## Record set
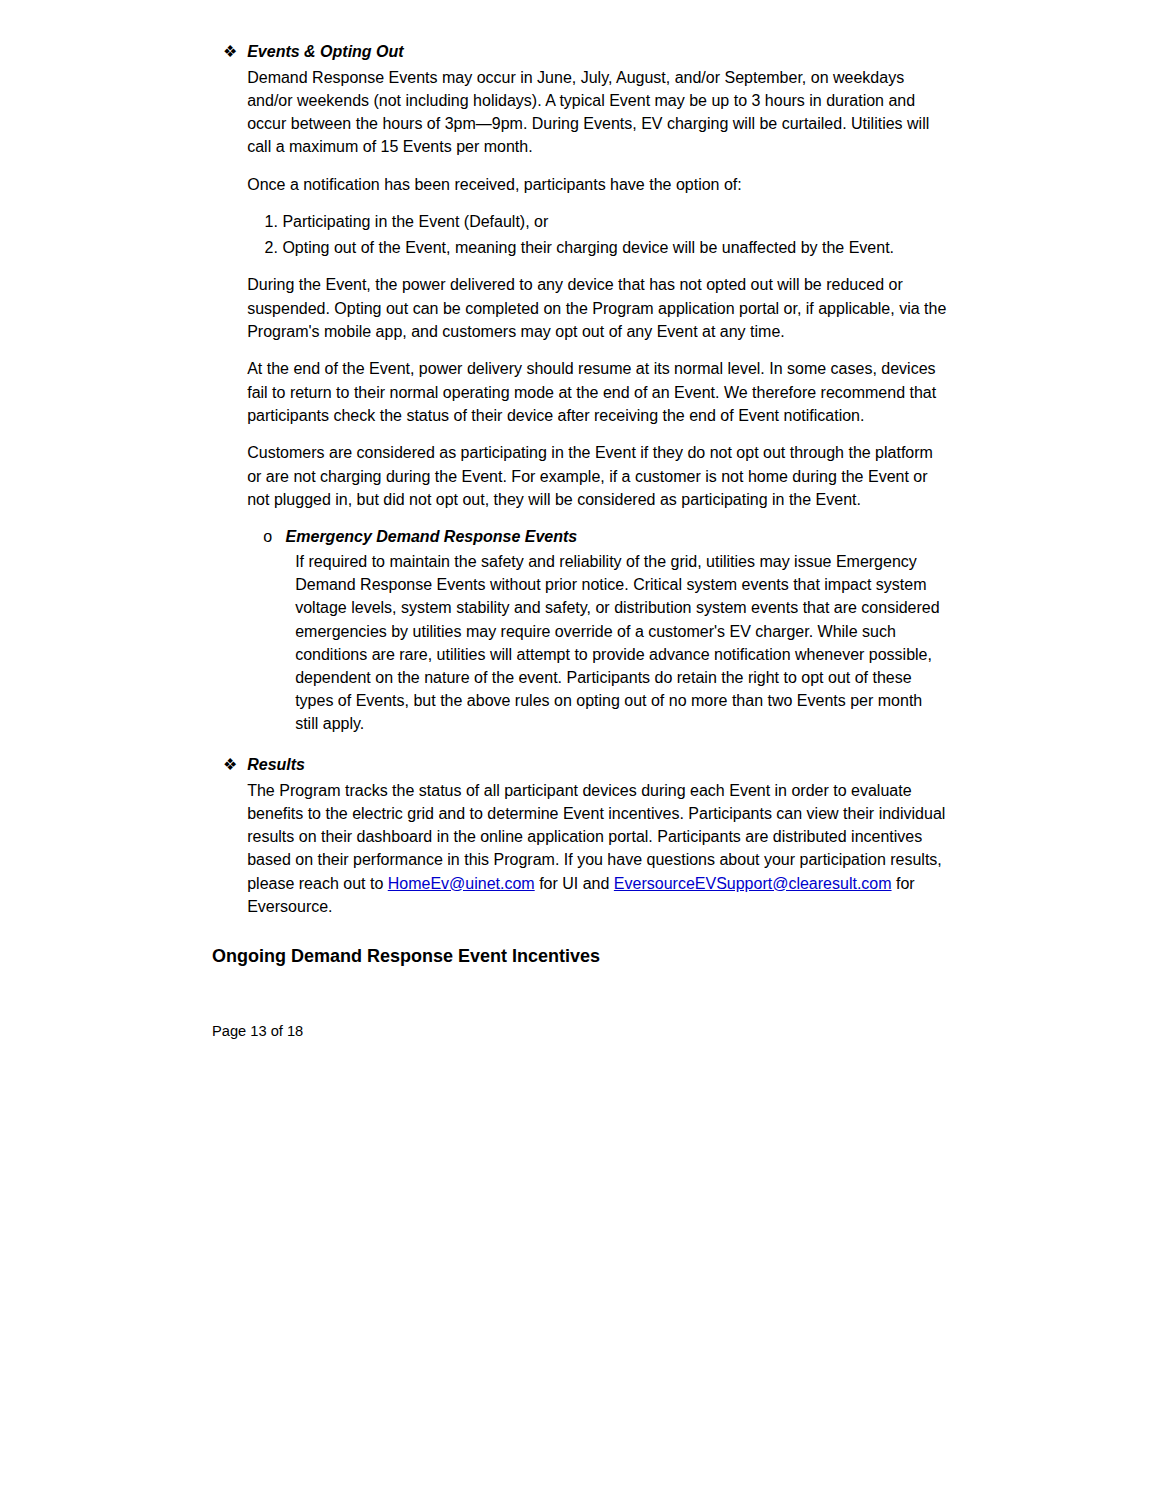Events & Opting Out
Demand Response Events may occur in June, July, August, and/or September, on weekdays and/or weekends (not including holidays). A typical Event may be up to 3 hours in duration and occur between the hours of 3pm—9pm. During Events, EV charging will be curtailed. Utilities will call a maximum of 15 Events per month.
Once a notification has been received, participants have the option of:
Participating in the Event (Default), or
Opting out of the Event, meaning their charging device will be unaffected by the Event.
During the Event, the power delivered to any device that has not opted out will be reduced or suspended. Opting out can be completed on the Program application portal or, if applicable, via the Program's mobile app, and customers may opt out of any Event at any time.
At the end of the Event, power delivery should resume at its normal level. In some cases, devices fail to return to their normal operating mode at the end of an Event. We therefore recommend that participants check the status of their device after receiving the end of Event notification.
Customers are considered as participating in the Event if they do not opt out through the platform or are not charging during the Event. For example, if a customer is not home during the Event or not plugged in, but did not opt out, they will be considered as participating in the Event.
Emergency Demand Response Events
If required to maintain the safety and reliability of the grid, utilities may issue Emergency Demand Response Events without prior notice. Critical system events that impact system voltage levels, system stability and safety, or distribution system events that are considered emergencies by utilities may require override of a customer's EV charger. While such conditions are rare, utilities will attempt to provide advance notification whenever possible, dependent on the nature of the event. Participants do retain the right to opt out of these types of Events, but the above rules on opting out of no more than two Events per month still apply.
Results
The Program tracks the status of all participant devices during each Event in order to evaluate benefits to the electric grid and to determine Event incentives. Participants can view their individual results on their dashboard in the online application portal. Participants are distributed incentives based on their performance in this Program. If you have questions about your participation results, please reach out to HomeEv@uinet.com for UI and EversourceEVSupport@clearesult.com for Eversource.
Ongoing Demand Response Event Incentives
Page 13 of 18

## Exercise goal
Return exactly, and only, the lines above starting at the line that contains "During the Event, the" and ending at the line that contains "At the end of the".

## Output of the exercise
During the Event, the power delivered to any device that has not opted out will be reduced or suspended. Opting out can be completed on the Program application portal or, if applicable, via the Program's mobile app, and customers may opt out of any Event at any time.
At the end of the Event, power delivery should resume at its normal level. In some cases, devices fail to return to their normal operating mode at the end of an Event. We therefore recommend that participants check the status of their device after receiving the end of Event notification.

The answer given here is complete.